I can’t say no to that or….

my partner will get mad
my friends won’t understand
my kids won’t like it
my colleagues will laugh at me
I might lose something
I might feel something I don’t want to feel
I might miss out
it could be a mistake
I won’t be pleasing others
I might hurt someone’s feelings

Hearing that inner talk and recognizing it as fear and old programming will make room for really, truly who you are to come forward. You might have a really strong “FUCK NO – I’M NOT DOING THAT” come forward. Or you may notice a gentle “I’d prefer not to, but I’m really ok with it.” What you choose to do with your preferences is then totally in your power.

This book: Getting Real is a stunning map of how to identify YOU amidst the chatter of your mind and feelings, and how to bring that you to the surface in a real way.
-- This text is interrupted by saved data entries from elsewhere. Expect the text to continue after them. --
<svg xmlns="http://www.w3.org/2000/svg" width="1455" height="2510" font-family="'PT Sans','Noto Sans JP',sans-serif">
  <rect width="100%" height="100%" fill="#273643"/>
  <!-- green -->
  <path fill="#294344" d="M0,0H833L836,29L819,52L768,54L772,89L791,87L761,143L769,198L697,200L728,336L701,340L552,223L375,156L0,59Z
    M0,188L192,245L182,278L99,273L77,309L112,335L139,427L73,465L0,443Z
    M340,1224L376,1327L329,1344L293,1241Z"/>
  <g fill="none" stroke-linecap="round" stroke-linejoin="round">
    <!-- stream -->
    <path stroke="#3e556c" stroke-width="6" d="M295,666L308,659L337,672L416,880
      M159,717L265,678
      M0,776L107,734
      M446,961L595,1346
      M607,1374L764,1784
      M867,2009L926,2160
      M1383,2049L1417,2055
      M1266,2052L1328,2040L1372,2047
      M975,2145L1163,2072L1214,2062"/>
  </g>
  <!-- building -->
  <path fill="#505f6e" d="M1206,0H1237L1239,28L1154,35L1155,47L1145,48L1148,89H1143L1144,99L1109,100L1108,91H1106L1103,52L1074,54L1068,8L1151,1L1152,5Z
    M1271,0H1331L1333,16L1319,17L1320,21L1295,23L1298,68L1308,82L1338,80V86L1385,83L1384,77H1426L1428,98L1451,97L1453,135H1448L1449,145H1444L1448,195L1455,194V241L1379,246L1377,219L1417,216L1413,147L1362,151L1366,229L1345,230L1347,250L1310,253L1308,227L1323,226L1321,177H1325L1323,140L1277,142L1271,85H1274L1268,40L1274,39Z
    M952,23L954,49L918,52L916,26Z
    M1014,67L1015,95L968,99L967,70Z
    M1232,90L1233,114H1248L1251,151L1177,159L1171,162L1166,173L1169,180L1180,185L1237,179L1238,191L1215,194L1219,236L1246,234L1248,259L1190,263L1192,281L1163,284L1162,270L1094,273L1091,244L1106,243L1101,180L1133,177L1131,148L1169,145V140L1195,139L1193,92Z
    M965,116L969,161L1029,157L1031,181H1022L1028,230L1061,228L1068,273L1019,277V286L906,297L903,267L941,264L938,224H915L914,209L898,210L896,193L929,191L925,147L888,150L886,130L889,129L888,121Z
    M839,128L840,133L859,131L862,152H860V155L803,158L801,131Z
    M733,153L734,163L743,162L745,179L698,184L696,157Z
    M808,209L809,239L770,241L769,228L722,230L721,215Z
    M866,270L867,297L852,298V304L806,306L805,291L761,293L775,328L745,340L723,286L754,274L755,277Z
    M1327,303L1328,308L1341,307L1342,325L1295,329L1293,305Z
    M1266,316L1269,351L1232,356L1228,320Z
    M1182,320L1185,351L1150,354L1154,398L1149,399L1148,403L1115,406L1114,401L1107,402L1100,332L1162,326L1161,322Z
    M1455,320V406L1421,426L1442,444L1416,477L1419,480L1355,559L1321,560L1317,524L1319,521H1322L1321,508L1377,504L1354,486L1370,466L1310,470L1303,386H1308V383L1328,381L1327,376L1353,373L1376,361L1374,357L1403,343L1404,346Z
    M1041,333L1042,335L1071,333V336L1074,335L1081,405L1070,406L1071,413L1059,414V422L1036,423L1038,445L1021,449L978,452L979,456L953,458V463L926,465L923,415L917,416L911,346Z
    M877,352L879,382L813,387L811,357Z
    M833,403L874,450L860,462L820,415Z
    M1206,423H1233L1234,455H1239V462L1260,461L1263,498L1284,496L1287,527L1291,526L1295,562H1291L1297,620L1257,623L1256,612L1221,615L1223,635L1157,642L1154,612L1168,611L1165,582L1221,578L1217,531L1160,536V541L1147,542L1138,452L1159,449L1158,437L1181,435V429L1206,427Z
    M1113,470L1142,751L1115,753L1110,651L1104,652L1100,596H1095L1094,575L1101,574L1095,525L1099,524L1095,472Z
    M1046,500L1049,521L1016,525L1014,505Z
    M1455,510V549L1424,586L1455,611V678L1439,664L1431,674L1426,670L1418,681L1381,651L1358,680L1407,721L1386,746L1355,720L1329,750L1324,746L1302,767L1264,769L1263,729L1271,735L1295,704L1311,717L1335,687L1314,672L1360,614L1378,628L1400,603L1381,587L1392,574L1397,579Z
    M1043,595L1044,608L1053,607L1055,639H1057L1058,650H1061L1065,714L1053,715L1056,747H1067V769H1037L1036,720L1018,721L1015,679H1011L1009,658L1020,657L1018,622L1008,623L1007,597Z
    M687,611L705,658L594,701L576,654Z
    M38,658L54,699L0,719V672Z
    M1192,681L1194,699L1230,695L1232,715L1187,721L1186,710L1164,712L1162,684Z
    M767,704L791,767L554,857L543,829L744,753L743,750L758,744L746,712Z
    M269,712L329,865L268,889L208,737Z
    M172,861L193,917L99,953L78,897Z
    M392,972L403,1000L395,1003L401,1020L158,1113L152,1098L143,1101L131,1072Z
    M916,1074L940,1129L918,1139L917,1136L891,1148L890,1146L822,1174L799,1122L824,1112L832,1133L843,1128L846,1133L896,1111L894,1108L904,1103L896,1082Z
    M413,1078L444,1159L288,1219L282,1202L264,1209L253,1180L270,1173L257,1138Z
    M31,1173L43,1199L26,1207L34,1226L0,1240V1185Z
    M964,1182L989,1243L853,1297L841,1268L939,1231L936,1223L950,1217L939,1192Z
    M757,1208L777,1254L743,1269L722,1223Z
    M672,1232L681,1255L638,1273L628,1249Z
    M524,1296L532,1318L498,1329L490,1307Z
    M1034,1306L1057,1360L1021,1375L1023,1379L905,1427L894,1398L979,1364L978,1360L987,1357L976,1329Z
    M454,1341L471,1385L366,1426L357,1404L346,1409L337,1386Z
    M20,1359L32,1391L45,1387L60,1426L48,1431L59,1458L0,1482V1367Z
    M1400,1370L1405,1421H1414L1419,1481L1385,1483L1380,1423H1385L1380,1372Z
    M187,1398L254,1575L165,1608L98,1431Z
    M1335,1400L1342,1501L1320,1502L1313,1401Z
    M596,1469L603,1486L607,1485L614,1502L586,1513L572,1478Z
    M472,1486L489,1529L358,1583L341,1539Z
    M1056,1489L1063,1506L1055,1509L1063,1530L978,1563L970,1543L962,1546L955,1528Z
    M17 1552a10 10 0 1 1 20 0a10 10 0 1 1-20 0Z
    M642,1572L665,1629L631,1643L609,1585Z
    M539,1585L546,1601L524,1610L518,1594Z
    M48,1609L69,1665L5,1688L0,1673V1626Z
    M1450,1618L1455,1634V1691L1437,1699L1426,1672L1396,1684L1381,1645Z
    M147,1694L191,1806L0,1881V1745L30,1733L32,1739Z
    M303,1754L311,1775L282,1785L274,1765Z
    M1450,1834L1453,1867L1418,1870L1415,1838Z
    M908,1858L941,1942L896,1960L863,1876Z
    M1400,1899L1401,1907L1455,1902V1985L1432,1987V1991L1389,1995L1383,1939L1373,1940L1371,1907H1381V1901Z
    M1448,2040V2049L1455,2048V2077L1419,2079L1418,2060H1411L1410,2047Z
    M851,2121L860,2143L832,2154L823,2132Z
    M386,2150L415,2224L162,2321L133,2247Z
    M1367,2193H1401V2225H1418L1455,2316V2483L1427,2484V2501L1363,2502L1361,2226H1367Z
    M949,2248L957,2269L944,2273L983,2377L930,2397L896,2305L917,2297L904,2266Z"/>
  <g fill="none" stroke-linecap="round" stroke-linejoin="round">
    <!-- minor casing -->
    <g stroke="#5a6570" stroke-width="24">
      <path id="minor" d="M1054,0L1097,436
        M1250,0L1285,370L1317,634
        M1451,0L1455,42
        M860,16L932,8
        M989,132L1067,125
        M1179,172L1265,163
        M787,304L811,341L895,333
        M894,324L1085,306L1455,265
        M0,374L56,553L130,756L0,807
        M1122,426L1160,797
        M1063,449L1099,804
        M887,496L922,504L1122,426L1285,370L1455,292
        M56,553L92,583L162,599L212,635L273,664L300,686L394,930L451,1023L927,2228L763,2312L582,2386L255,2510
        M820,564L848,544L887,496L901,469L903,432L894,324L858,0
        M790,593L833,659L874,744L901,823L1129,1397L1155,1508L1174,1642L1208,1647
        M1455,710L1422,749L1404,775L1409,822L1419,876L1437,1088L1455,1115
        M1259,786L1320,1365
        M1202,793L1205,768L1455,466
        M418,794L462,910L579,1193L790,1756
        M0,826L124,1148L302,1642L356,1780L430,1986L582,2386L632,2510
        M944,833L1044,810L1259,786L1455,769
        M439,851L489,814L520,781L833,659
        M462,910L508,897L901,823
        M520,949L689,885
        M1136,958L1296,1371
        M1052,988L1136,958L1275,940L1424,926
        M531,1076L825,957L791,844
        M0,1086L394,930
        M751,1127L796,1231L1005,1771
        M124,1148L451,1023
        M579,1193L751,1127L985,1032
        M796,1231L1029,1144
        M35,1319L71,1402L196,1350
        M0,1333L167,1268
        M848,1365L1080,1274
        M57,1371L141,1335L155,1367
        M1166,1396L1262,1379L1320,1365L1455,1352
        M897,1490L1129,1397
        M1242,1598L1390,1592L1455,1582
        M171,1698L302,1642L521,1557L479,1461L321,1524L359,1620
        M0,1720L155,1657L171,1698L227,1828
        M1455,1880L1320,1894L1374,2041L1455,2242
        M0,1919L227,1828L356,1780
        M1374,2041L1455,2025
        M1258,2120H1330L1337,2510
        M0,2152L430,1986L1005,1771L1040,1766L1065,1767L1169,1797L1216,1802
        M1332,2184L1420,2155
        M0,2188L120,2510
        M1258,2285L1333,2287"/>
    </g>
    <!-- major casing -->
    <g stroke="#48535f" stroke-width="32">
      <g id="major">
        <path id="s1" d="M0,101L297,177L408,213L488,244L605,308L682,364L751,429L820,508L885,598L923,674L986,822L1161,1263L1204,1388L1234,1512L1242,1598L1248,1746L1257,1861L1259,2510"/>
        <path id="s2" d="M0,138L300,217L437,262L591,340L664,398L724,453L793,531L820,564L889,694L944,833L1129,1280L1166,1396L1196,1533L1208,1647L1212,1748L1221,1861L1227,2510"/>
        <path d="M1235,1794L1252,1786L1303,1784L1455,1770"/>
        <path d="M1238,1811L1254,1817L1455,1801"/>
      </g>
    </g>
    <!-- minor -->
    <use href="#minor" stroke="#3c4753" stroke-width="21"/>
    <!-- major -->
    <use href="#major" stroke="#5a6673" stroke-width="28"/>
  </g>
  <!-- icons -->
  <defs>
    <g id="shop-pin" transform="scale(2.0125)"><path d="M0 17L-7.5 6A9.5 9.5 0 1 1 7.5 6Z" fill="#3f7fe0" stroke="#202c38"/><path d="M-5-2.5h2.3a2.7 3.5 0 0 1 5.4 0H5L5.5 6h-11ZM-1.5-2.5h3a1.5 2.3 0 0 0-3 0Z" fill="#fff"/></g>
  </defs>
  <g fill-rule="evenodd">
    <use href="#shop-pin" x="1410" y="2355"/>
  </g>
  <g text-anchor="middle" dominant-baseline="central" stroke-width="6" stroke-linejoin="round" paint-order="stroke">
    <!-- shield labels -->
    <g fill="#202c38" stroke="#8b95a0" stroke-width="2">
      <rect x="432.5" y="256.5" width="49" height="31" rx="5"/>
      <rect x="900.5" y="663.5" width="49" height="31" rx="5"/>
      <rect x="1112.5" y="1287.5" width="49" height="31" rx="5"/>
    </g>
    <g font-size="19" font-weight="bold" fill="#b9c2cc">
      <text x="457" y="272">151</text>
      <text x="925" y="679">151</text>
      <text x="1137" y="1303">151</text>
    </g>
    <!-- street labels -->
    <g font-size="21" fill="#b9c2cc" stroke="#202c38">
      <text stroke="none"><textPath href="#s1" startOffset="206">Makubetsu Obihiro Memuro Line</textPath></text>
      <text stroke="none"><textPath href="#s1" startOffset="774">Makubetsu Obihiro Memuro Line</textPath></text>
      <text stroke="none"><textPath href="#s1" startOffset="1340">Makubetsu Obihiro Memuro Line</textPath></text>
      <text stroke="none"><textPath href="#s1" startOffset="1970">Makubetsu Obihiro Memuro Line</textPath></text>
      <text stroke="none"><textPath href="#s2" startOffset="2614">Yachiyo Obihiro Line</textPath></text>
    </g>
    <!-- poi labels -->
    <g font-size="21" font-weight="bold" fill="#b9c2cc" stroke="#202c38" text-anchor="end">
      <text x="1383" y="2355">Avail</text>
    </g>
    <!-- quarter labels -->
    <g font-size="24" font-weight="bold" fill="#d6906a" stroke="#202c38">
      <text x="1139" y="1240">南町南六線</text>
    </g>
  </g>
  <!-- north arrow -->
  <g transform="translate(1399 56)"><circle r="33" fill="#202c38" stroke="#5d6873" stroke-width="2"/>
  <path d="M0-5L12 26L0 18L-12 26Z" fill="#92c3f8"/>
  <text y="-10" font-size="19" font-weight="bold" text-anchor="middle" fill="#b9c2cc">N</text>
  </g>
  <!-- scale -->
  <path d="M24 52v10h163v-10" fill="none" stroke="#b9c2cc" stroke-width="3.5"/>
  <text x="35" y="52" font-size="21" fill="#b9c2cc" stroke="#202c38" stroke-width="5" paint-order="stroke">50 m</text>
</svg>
It is so massively helpful in navigating self, life, thoughts, wanting things to be different, wanting people to be better, wanting yourself to be perfect, wanting anger to go away, needing to feel more connected. Just everything.

When you begin to know yourself and stop living your life based on expectations of who you should be or what you should do, saying no becomes a fun experiment.

What does no feel like in my body and mind? Tight shoulders? Stomach pains? Does a strong no feel different then a weak one? What does ‘yes’ feel like? Am I smiling? Excited? Relaxed? Do I feel sexy? Friendly?

Saying no is about you honoring you. The real you, the one in your big juicy heart. And won’t your kids be amazed to see this practice of self-discovery in action? They are so lucky to have a mom like you.